** Page text **
——
The UK’s largest bank will be challenged to restate its commitment to net zero at its annual general meeting in London on Friday.

A representative of ShareAction, which campaigns for responsible investment, plans to read a statement, signed by 30 investors after the lender weakened a key climate target earlier this year.

In its annual results published in February, HSBC revealed it pushed back its goal to reduce planet-heating emissions caused by its operations and supply chain by 20 years.

The banking giant set an interim goal in 2020 to achieve net zero across its own operations and supply chain by 2030, compared with where it was in 2019 as a baseline year.

But it will now aim to meet this goal by 2050.

And in a move that could prove more significant for its climate ambitions, HSBC also announced a review of its 2030 targets to reduce emissions caused by its financing of polluting firms.

The group of investors, which includes Nest Corporation, Trinity College Cambridge and Rathbones Investment Management, are calling on the board to use its announced review of climate targets to build on progress rather than backtrack.

The bank is also facing accusations that it potentially broke its own rules on coal financing by helping to raise one billion dollars (£0.75 billion) for the mining giant Glencore.

The investigation from the Bureau of Investigative Journalism (TBIJ) and The Independent, published on Thursday, found that in May 2023 the bank helped raise one billion dollars for Glencore, which had been increasing coal production for the previous two years.

This was despite the bank pledging in 2021 to stop funding firms that were increasing production “as soon as possible”, according to the report.

Jeanne Martin, head of the banking programme at ShareAction said: “After dropping its chief sustainability officer from its executive committee and announcing plans to review its climate targets and policies in February, HSBC has sent deeply concerning signals around whether managing the rapidly multiplying financial risks of global heating is still one of its priorities.

“As one of the largest banks in the world with exposure across Europe and Asia, HSBC is even more vulnerable than some of its European peers to climate risks, such as the effects of extreme weather, which are already impacting the lives and livelihoods of communities across the world.

“Despite this and having shown climate leadership in the past by stopping finance for new oil and gas projects, responsible investors have now been left in the dark on just how committed the bank remains to playing its significant part in securing the long-term prosperity of our global economy.

“This group of investors is calling on the bank to urgently affirm it will continue to build on its existing climate progress rather than backtrack, and to undertake this process in dialogue with shareholders. If the bank fails to do so it should not expect shareholders to remain silent.”

ShareAction said it will also ask questions calling for the bank to confirm it plans to continue holding in-person AGMs, following recent reports that the bank is considering meeting entirely online.

The group also plans to challenge the board on the impact of liquefied natural gas projects on indigenous communities and the environment in the Rio Grande valley in Texas.

The HSBC board will respond to ShareAction’s question at the AGM.

On the TBIJ story, a spokesman said: “We follow a clear set of sustainability risk policies which support our ambition to align the financed emissions in our portfolio to net zero by 2050.

“We do not comment on client relationships.”

PA has contacted Glencore for comment.
——
(Pixel coordinate listings of objects)
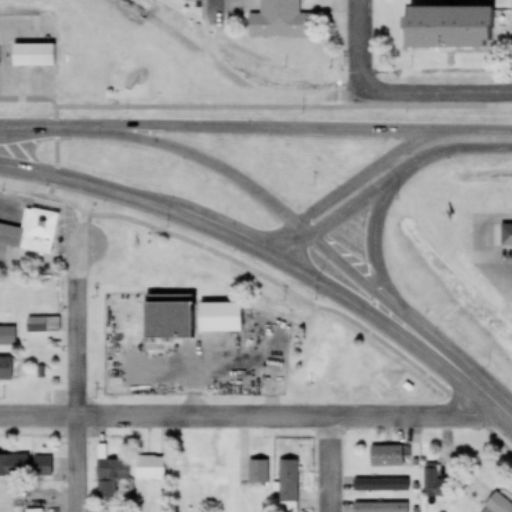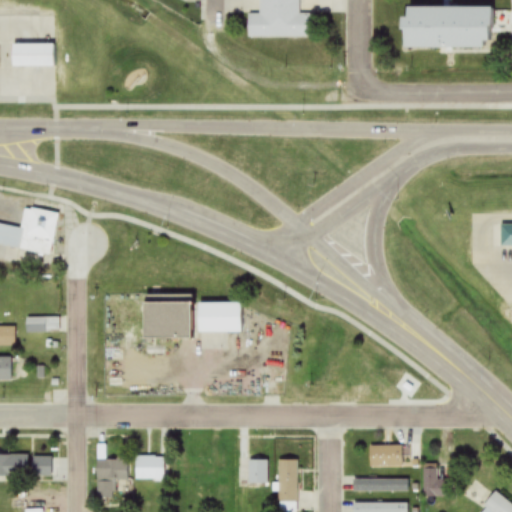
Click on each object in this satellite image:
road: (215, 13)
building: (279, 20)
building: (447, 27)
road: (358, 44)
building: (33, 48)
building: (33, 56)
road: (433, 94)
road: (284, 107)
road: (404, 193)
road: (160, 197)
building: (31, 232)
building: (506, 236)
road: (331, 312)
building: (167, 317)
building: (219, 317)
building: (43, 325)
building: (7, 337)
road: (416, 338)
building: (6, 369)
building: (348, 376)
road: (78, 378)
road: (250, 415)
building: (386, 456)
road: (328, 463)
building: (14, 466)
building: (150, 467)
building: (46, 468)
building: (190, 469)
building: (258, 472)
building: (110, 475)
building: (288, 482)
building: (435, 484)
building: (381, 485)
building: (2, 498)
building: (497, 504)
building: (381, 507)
——
** Apply what you read **
A: In the HSBC article, why does Jeanne Martin say the bank is more vulnerable to climate risks than some of its European peers?
B: Answer these questions from the HSBC article:
(i) In what year did HSBC set its interim goal to reach net zero across its own operations and supply chain?
(ii) How much money did the bank help raise for Glencore in May 2023?
(iii) Where are the liquefied natural gas projects that the group plans to challenge the board on?
C: Please return the part of the HSBC article that opens with the words containing "The investigation from" and closes with "to the report.".

** Your responses **
A: She says HSBC is one of the largest banks in the world and has exposure across Europe and Asia. This makes it more vulnerable to climate risks such as the effects of extreme weather.

B:
(i) 2020
(ii) One billion dollars (£0.75 billion)
(iii) The Rio Grande valley in Texas

C:
The investigation from the Bureau of Investigative Journalism (TBIJ) and The Independent, published on Thursday, found that in May 2023 the bank helped raise one billion dollars for Glencore, which had been increasing coal production for the previous two years.

This was despite the bank pledging in 2021 to stop funding firms that were increasing production “as soon as possible”, according to the report.